A da Bahia é contra o Art. 122 da Constituição estadual, que prevê a limitação de 35 desembargadores no Tribunal de Justiça “...nomeados pelo Governador do Estado, após aprovação da maioria absoluta da Assembléia Legislativa,...”.
Em sua justificativa na Adin, a AMB argumenta que o referido artigo da Constituição baiana viola o princípio da separação dos poderes, de acordo com o Art. 2o. da Constituição Federal. Além disso, a Associação cita Art. 96, II, “a”, também da Constituição Federal, que determina a competência do Tribunal de Justiça para propor ao Poder Legislativo estadual a alteração do número de membros dos tribunais inferiores.

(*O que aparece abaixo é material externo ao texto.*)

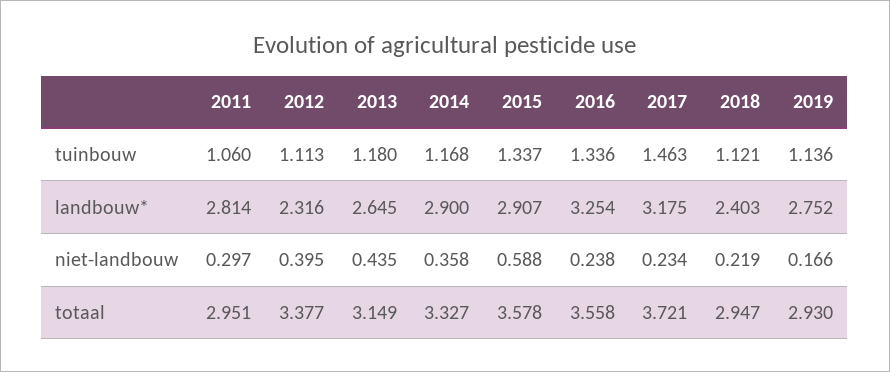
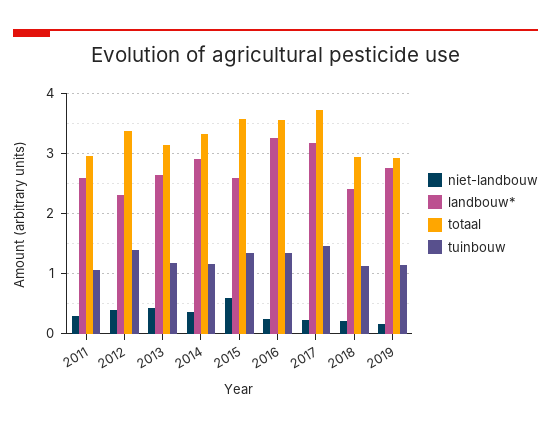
  {
    "tuinbouw": {
      "2011": 1.06,
-     "2012": 1.113,
+     "2012": 1.4,
      "2013": 1.18,
      "2014": 1.168,
      "2015": 1.337,
      "2016": 1.336,
      "2017": 1.463,
      "2018": 1.121,
      "2019": 1.136
    },
    "landbouw*": {
-     "2011": 2.814,
+     "2011": 2.6,
      "2012": 2.316,
      "2013": 2.645,
      "2014": 2.9,
-     "2015": 2.907,
+     "2015": 2.6,
      "2016": 3.254,
      "2017": 3.175,
      "2018": 2.403,
      "2019": 2.752
    },
    "niet-landbouw": {
      "2011": 0.297,
      "2012": 0.395,
      "2013": 0.435,
      "2014": 0.358,
      "2015": 0.588,
      "2016": 0.238,
      "2017": 0.234,
      "2018": 0.219,
      "2019": 0.166
    },
    "totaal": {
      "2011": 2.951,
      "2012": 3.377,
      "2013": 3.149,
      "2014": 3.327,
      "2015": 3.578,
      "2016": 3.558,
      "2017": 3.721,
      "2018": 2.947,
      "2019": 2.93
    }
  }

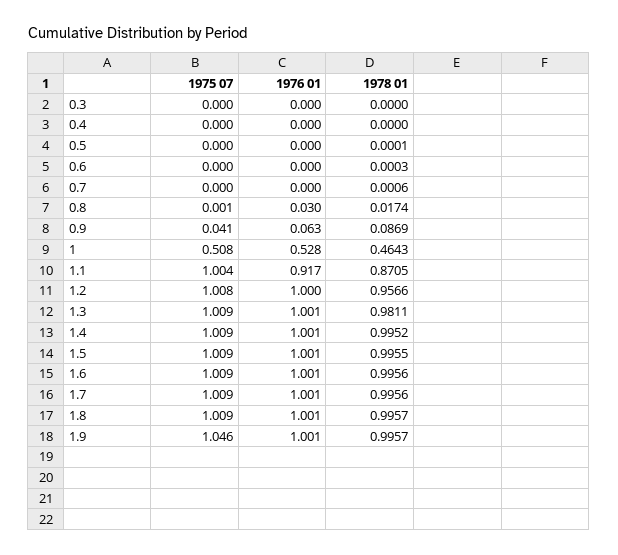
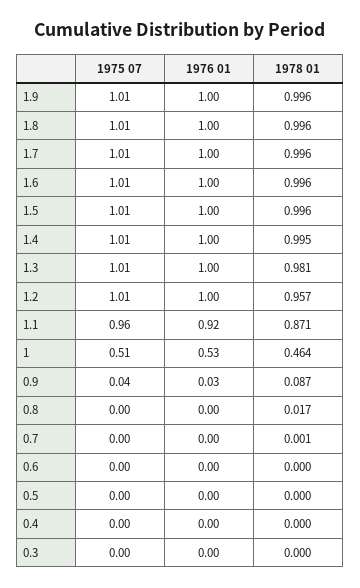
  {
    "1975 07": {
      "0.3": 0,
      "0.4": 0,
      "0.5": 0,
      "0.6": 0,
      "0.7": 0,
      "0.8": 0.001,
      "0.9": 0.041,
      "1": 0.508,
-     "1.1": 1.004,
+     "1.1": 0.96,
      "1.2": 1.008,
      "1.3": 1.009,
      "1.4": 1.009,
      "1.5": 1.009,
      "1.6": 1.009,
      "1.7": 1.009,
      "1.8": 1.009,
-     "1.9": 1.046
+     "1.9": 1.01
    },
    "1976 01": {
      "0.3": 0,
      "0.4": 0,
      "0.5": 0,
      "0.6": 0,
      "0.7": 0,
-     "0.8": 0.03,
+     "0.8": 0,
-     "0.9": 0.063,
+     "0.9": 0.03,
      "1": 0.528,
      "1.1": 0.917,
      "1.2": 1,
      "1.3": 1.001,
      "1.4": 1.001,
      "1.5": 1.001,
      "1.6": 1.001,
      "1.7": 1.001,
      "1.8": 1.001,
      "1.9": 1.001
    },
    "1978 01": {
      "0.3": 0,
      "0.4": 0,
      "0.5": 0.0001,
      "0.6": 0.0003,
      "0.7": 0.0006,
      "0.8": 0.0174,
      "0.9": 0.0869,
      "1": 0.4643,
      "1.1": 0.8705,
      "1.2": 0.9566,
      "1.3": 0.9811,
      "1.4": 0.9952,
      "1.5": 0.9955,
      "1.6": 0.9956,
      "1.7": 0.9956,
      "1.8": 0.9957,
      "1.9": 0.9957
    }
  }

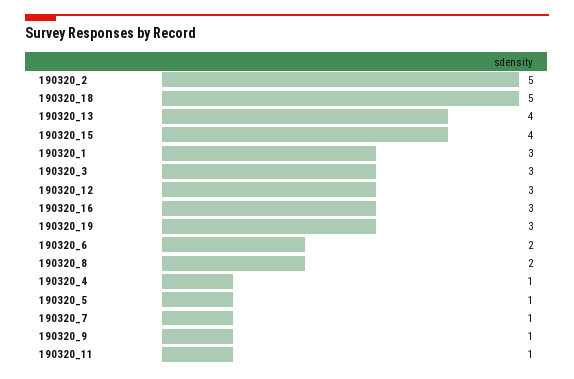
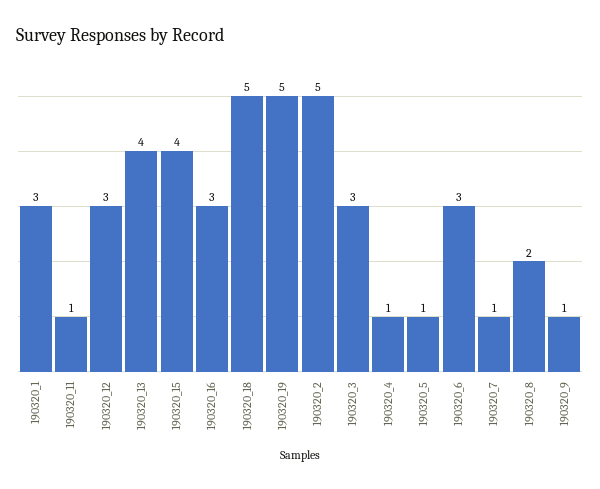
  {
    "190320_2": 5,
    "190320_18": 5,
    "190320_13": 4,
    "190320_15": 4,
    "190320_1": 3,
    "190320_3": 3,
    "190320_12": 3,
    "190320_16": 3,
-   "190320_19": 3,
+   "190320_19": 5,
-   "190320_6": 2,
+   "190320_6": 3,
    "190320_8": 2,
    "190320_4": 1,
    "190320_5": 1,
    "190320_7": 1,
    "190320_9": 1,
    "190320_11": 1
  }

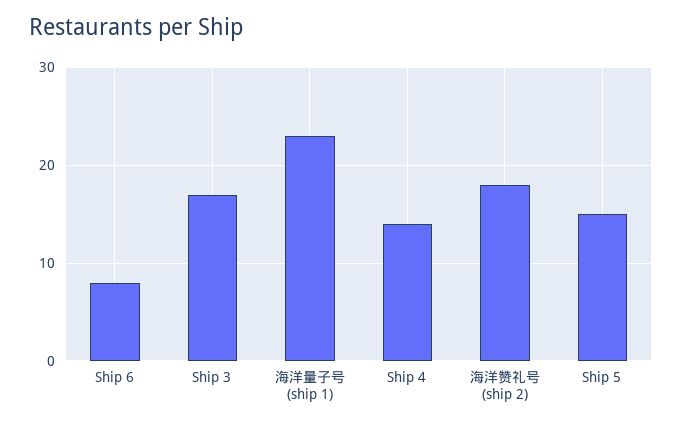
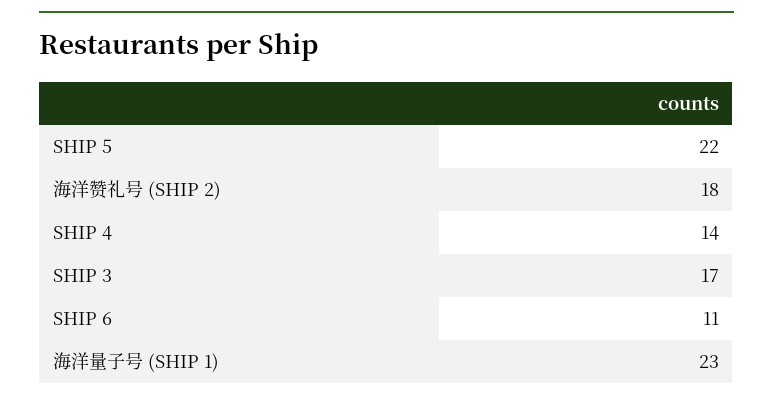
  {
-   "Ship 6": 8,
+   "Ship 6": 11,
    "Ship 3": 17,
    "海洋量子号 (ship 1)": 23,
    "Ship 4": 14,
    "海洋赞礼号 (ship 2)": 18,
-   "Ship 5": 15
+   "Ship 5": 22
  }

Por fim, a AMB argumenta que a medida “acaba por consagrar uma situação de desproporcionalidade entre o número de magistrados que deveriam atender a prestação jurisdicional em segundo grau e o número de processos, com evidentes prejuízos para o bom funcionamento do Poder Judiciário e assoberbamento dos serviços dos Desembargadores do Estado”.
Pernambuco
Em Pernambuco, a Adin contesta dois artigos da Constituição estadual que concedem ao presidente do Tribunal de Justiça do Estado o poder de remover juízes substitutos.
Para a AMB, estes dispositivos são inconstitucionais por não considerarem o princípio da inamovibilidade de magistrados e magistradas também prevista na Constituição Federal. Segundo a Adin, remoção de juízes só ocorre por força do interesse público ou a prática de uma falta disciplinar.
Além disso, a entidade alega na Ação que “nem a Carta de 1988 (CF), nem a Loman (Lei Orgânica da Magistratura), em matéria de inamovibilidade, fazem qualquer distinção entre juízes titulares ou substitutos”.